That is all I expect from them,’ said the Baroness. ‘I don’t count on their being clever or friendly–at first–or elegant or interesting. But I assure you I insist on their being rich.”
― Henry James, The Europeans
Lately I’ve been immersed in American literature. It is a great change from my usual propensity for English novels. And I’ll bet I could identify a writer as American or English by a “blind” test (title and author crossed out) perusal of a few pages.

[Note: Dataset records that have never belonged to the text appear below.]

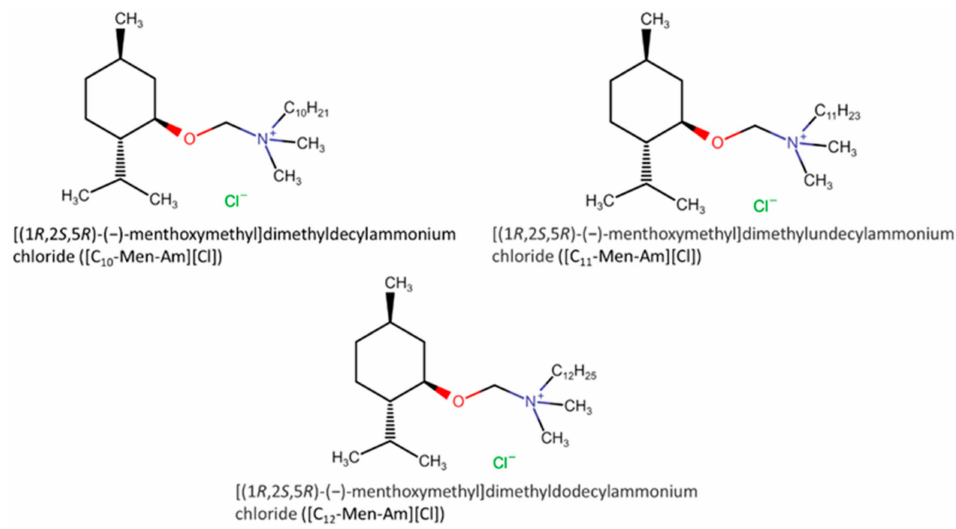
Figure 4. Structures of alkyl[(1R,2S,5R)-( − )-menthoxymethyl] dimethylammonium chloride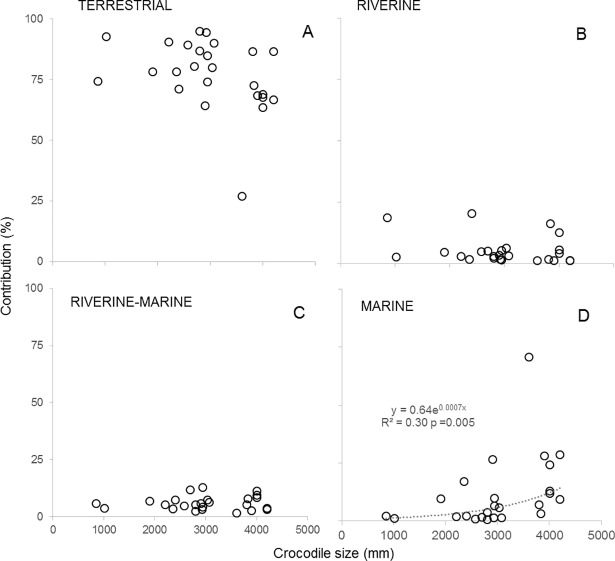
Contribution of (A) terrestrial, (B) riverine, (C) riverine-marine and (D) marine prey to the diet of estuarine crocodiles. The contribution was assessed with SIAR solo using data from crocodiles ranging from 0.85 to 4.2 m long (TL).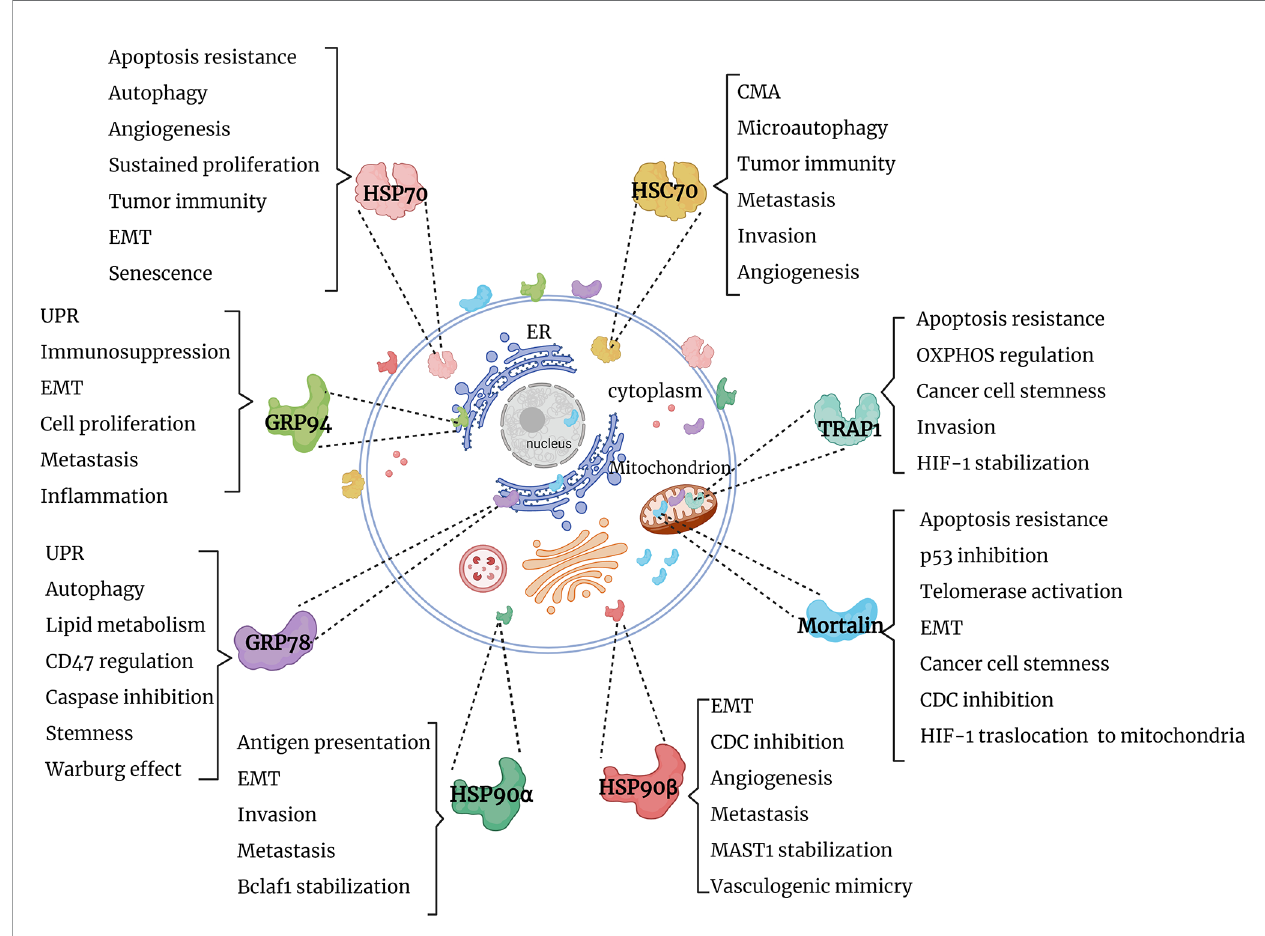
FIGURE 1 | Graphical summary of HSP90 and HSP70 functions in cancer. HSP90 and HSP70 homologs are distributed in cytosol, nucleus, ER and mitochondria, where they perform speci fi c functions, supporting tumor survival and growth. EMT, epithelial-mesenchymal transition; UPR, unfolded protein response; OXPHOS, oxidative phosphorylation; CMA, chaperone-mediated autophagy; CDC, complement-dependent cytotoxicity; Bclaf1, B-cell lymphoma 2 -associated transcription factor 1; HIF-1, hypoxia-inducible factor 1; MAST1, microtubule-associated serine/threonine kinase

There is a distinctive American voice, though it’s timbre is hard to describe: there is a rawness, a directness, a purely regional lyricism, and often a wildly inappropriate humor, whether we’re talking about Faulkner’s The Hamlet, the first in a trilogy about the rise and fall of the trashy Snopes; Louisa May Alcott’s witty coming-of-age novel, Little Women; or the surreal premise of David Mean’s Hystopia, a meta-fictional alternate history about the effect of the Vietnam War on Americans, longlisted for the Man Booker prize.

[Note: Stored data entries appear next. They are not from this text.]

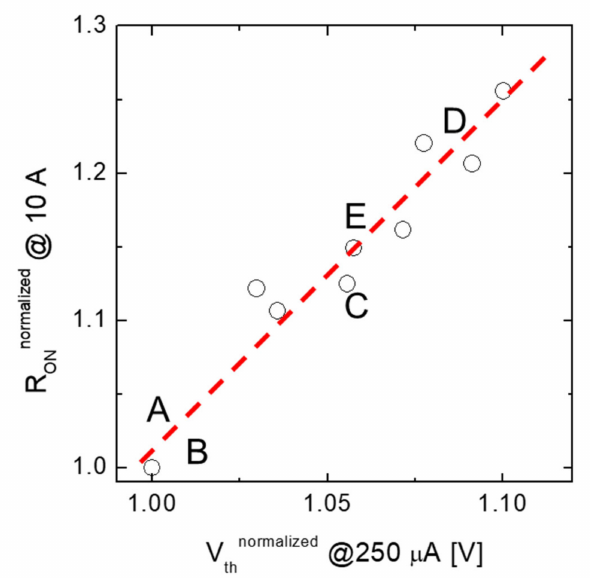
Figure 6. Empirical correlation between the on-resistance of a group of devices, R On at 10 A vs. Vth (measured at 250 µ A). Data are normalized to the values of sample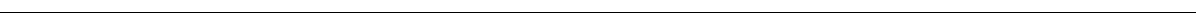
Fig. 3 Carvedilol promotes G α i recruitment and activation in β 1 AR stable cells, but not in β 2 AR stable cells. HEK293 cells stably expressing FLAG-tagged β β μ M carvedilol or 10 μ M isoproterenol for 5 min. a In proximity ligation assay (PLA), cells were immuno-stained 1 ARs or 2 ARs were stimulated with 10 with G α i antibody raised in mouse and β 1 AR (or β 2 AR) antibody raised in rabbit. The red PLA signal represents the protein interactions of G α i and β 1 AR (or β α β β = 20 μ m. b β 2 AR). The area in yellow squares are enlarged for better view. Carvedilol promoted G i recruitment to 1 ARs, but not to 2 ARs. Scale bar 1 AR stable cells were pretreated with vehicle or 10 μ M propranolol for 30 min. The β AR antagonist propranolol blocked the carvedilol response, suggesting that β – G α β = 20 μ m. c The effect of carvedilol and 1 AR i coupling is induced by the binding of carvedilol to the 1 AR orthosteric binding pocket. Scale bar isoproterenol on G α i recruitment was con fi rmed with co-immunoprecipitation assays. FLAG-tagged β 1 ARs or β 2 ARs were immunoprecipitated with anti- FLAG M2 beads, and G α i3 was detected with its speci fi c antibody by western blot. d Carvedilol speci fi cally activated G α i in β 1 AR stable cells. Cells were transfected with G α i2 . 48 h after transfection, cells were treated with 10 μ M carvedilol for 5 min or 30 min, or 10 μ M isoproterenol for 5 min. Activated G α i was immunoprecipitated with an antibody speci fi cally recognizing the active form of G α i , and immunoblotted with an G α i antibody. In the middle lane marked as actG α i , cells were transfected with constitutively active G α i2 , serving as positive control. Carvedilol stimulation activated G α i in β 1 AR stable cells, but not in β 2 AR stable cells. Data represent the mean ± SEM for n independent experiments as marked on the fi gure. Statistical signi fi cance vs. unstimulated cells (NS) was assessed using one-way ANOVA with Bonferroni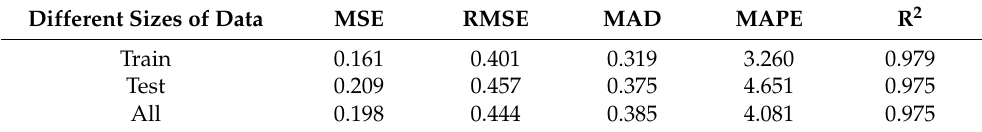
Table 3. The statistical analysis results of using different sizes of data.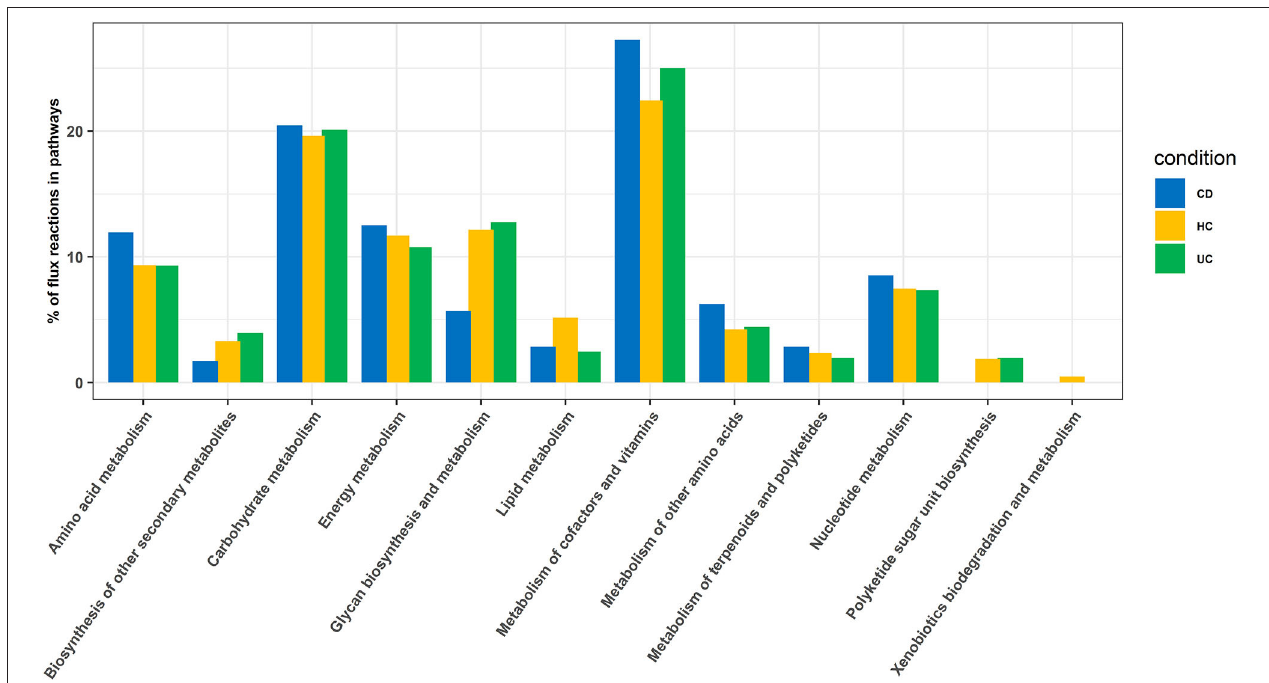
FIGURE 5 | Enriched pathways identified based on enriched metabolic reactions in disease-specific organisms for HC, CD, and UC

There are exceptions. Take Henry James. I love him dearly, but he was an even bigger Anglophile than I. His novels are basically English novels, and yet his heroes and heroines are often Americans who get duped by sophisticated Europeans.
I was introduced to James by Louise Fitzhugh’s children’s classic, Harriet the Spy. Harriet’s nurse, Ole Golly, quotes James’ The Portrait of a Lady on the subject of afternoon tea. And so Portrait of a Lady was the first James I read. His exquisite prose was unlike anything I had ever read. And I was fascinated by the heroine, Isabel Archer, because I thought I was just like her (I was not!): she visits England with her rich Aunt Touchett, wins the affection of her invalid cousin Ralph, turns down the proposal of Lord Warburton (really, Isabel, why?), and has spirited skirmishes with Henrietta Stackpole, her feminist journalist friend, on the subject of whether she should marry the American suitor Caspar Goodwood, who has pursued her to England. She becomes even more willful when she inherits money. But the money is her downfall: watch out for mercenary Europeans and American expatriates!

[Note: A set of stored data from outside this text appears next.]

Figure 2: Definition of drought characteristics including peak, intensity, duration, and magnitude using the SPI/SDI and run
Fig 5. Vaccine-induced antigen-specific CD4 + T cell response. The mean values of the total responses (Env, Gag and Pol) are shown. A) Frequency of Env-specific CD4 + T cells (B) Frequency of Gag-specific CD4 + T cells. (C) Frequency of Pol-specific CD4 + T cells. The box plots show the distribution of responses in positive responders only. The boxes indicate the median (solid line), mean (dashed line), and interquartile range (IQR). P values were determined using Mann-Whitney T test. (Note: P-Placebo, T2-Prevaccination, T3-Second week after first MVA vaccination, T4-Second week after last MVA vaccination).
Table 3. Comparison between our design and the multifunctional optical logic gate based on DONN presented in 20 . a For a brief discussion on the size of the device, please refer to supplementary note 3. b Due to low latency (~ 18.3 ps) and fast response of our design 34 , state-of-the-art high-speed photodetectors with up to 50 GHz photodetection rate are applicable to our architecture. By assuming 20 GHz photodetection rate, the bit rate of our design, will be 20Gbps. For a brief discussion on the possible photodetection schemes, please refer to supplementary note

I have never cared as much for James’s early shorter works, but recently spent an evening with The Europeans.
The plot is Jamesian, but this is James before he smooths out his prose style. The theme is his habitual contrast of national character. Two European siblings, the children of American expatriates, visit America. Eugenia, the Baroness Munster, separated from her German husband, is determined to find a new husband among their rich American cousins, the Wentworths. But the American landscape puts her off: she despairs as she looks out a hotel window at the snow, finds the fire in their hotel room ugly, and says she wants to go back to Europe. Her brother, Felix, an optimistic artist with a sense of humor, tells her the weather will be better tomorrow.
The American cousins are not quite as Eugenia pictured them. They are serious New Englanders, with strict morals and a simple country life. Felix shows up a the Wentworths’ house before Eugenia to announce their arrival; all are at church except one of the daughters, Gertrude, who is avoiding Mr. Brand, a minister who wants to marry her. She is immediately charmed by Felix, a great change from Mr. Brand.
James’ prose is wordy here, but I promise you he IS the master in later novels.
Now that this handsome man was proving himself a reality she found herself vaguely trembling; she was deeply excited. She had never in her life spoken to a foreigner, and she had often thought it would be delightful to do so. Here was one who had suddenly been engendered by the Sabbath stillness for her private use; and such a brilliant, polite, smiling one! She found time and means to compose herself, however: to remind herself that she must exercise a sort of official hospitality.
Although Eugenia charms the Wentworths and is invited to live in a small house on the property, she is soon bored. Her cousins are not as easily manipulated as she’d hoped. Where is her new husband? In fact, she does better with their neighbor Robert Acton, who has a better sense of humor, than with Mr. Wentworth or his son. Gertrude, who is looking to break out of the American mold, is the Wentworth who most admires Eugenia’s manners.
The witty, outgoing Felix really likes the Wentworths, and he has a positive influence on them.
This gets more interesting as it goes along, but I have to say it is not his best. Try The Portrait of a Lady or The Golden Bowl. You’ll be much happier!